Mr Kashyap talks lucidly about the cycles of failures after success throughout his career in filmmaking. “Success always comes when you’re not working for success. And failure always comes when you’re working for success,” he says. In a similar vein, Sumana Roy explores the concept in Satyajit Ray’s essays on his filmmaking in which he reiterates that failure, always unexpected, leads to something better than what was planned. She does so by focusing on one of the most important requirements of filmmaking — light.
 
In a lyrical story written in the second person “Learning to Sing”, where the “you” wants to learn singing but often cannot find the perfect tone and pitch and is often critical of herself, Lydia Davis beautifully showcases the relationship between childhood, criticism, and seeking perfection as an adult. Her essay highlights that being bold enough to pursue what you like, despite being bad at it, often attracts people’s admiration.
 
In the concluding essay “Failing and Falling”, Michel Chaouli explores Johann Gottlieb Fichte’s intriguing theories on the difference between animals, who move by necessity, and humans, who move by choice, to explore the concept of falling.
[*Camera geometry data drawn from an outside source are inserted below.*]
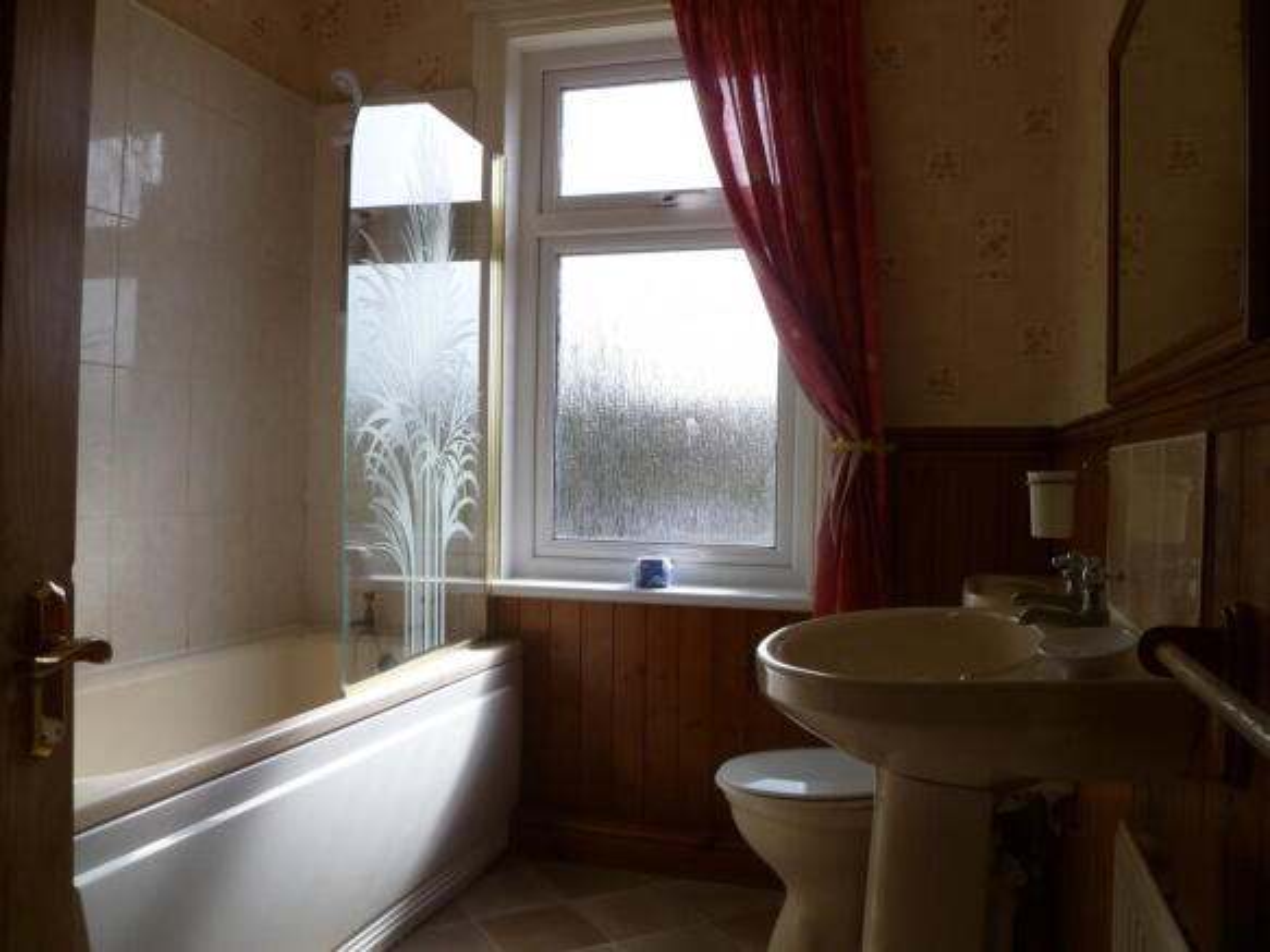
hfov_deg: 63.5
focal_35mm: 28
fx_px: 1027
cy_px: 476
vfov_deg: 49.7
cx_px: 635
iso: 80
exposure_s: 1/200
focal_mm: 5
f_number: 3.3
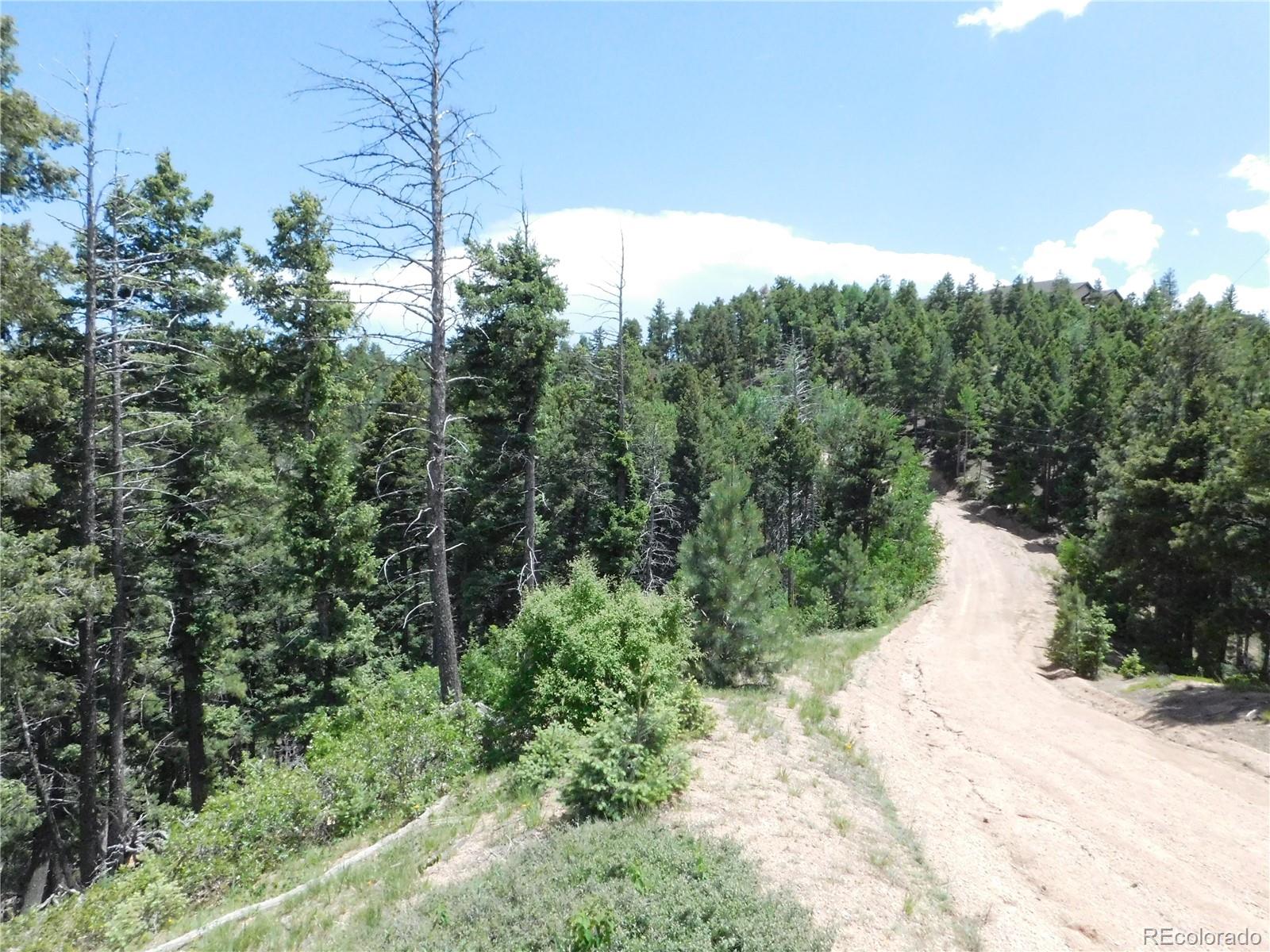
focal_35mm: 23
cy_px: 476
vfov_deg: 58.9
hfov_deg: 73.9
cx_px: 635
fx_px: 844
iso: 800
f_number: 6
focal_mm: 4
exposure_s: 1/1500
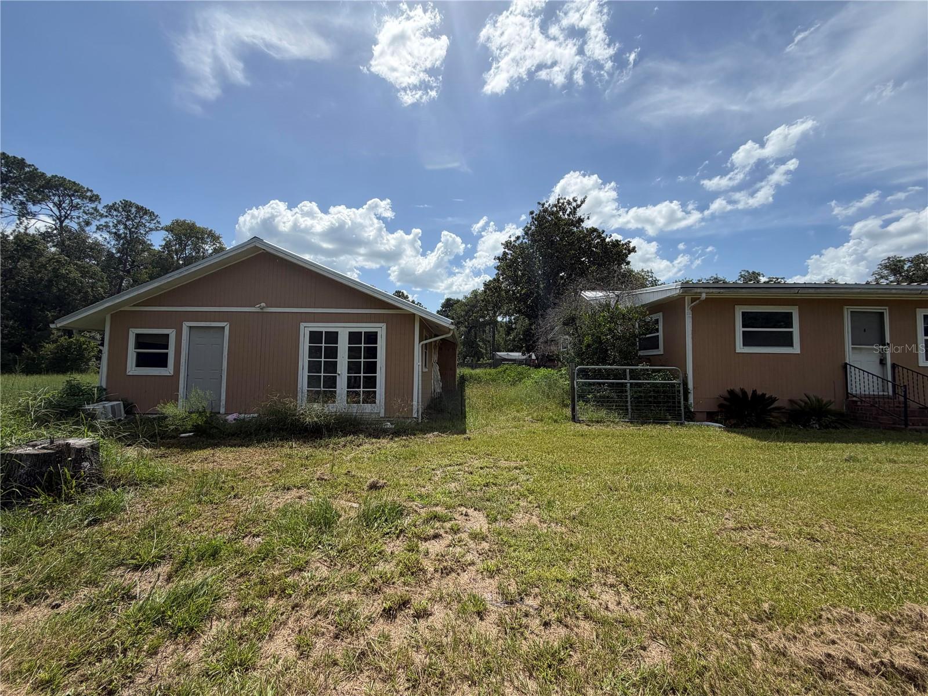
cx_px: 464
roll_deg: -0.2
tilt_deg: +3.3
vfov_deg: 85.7
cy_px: 348
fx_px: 375
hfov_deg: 102.1
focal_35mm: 14
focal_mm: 2.22
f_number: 2.2
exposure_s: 1/1312
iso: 20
Fichte posits that a human toddler aspires to walk on two feet by falling multiple times despite being adept on all fours but animals don’t experience such a choice. From this comparison in the physiology between animals and humans, Mr Chaouli notes, “The ignorant may regard that fall as a failure when in fact it is an index of your achievement.”
 
On Failing  creates space for failure to exist without the intent to impose life lessons down anyone’s throat. Ranging from the subjects of suicide to physiology, it provides an eclectic collection of essays that will invigorate the readers’ mind. Today, when tech-bro podcasts ring loud on every platform on the internet with guaranteed mantras for success, these distinct voices provide respite for people in creative practice, allowing them to sit with their failures for a while. Or as Amit Chaudhuri, in “The Intimacy of Failing”, suggests, “One doesn’t joke about success in this silly way because we don’t own it, success rules over us from a distance. Failure is ours, it will never desert us.”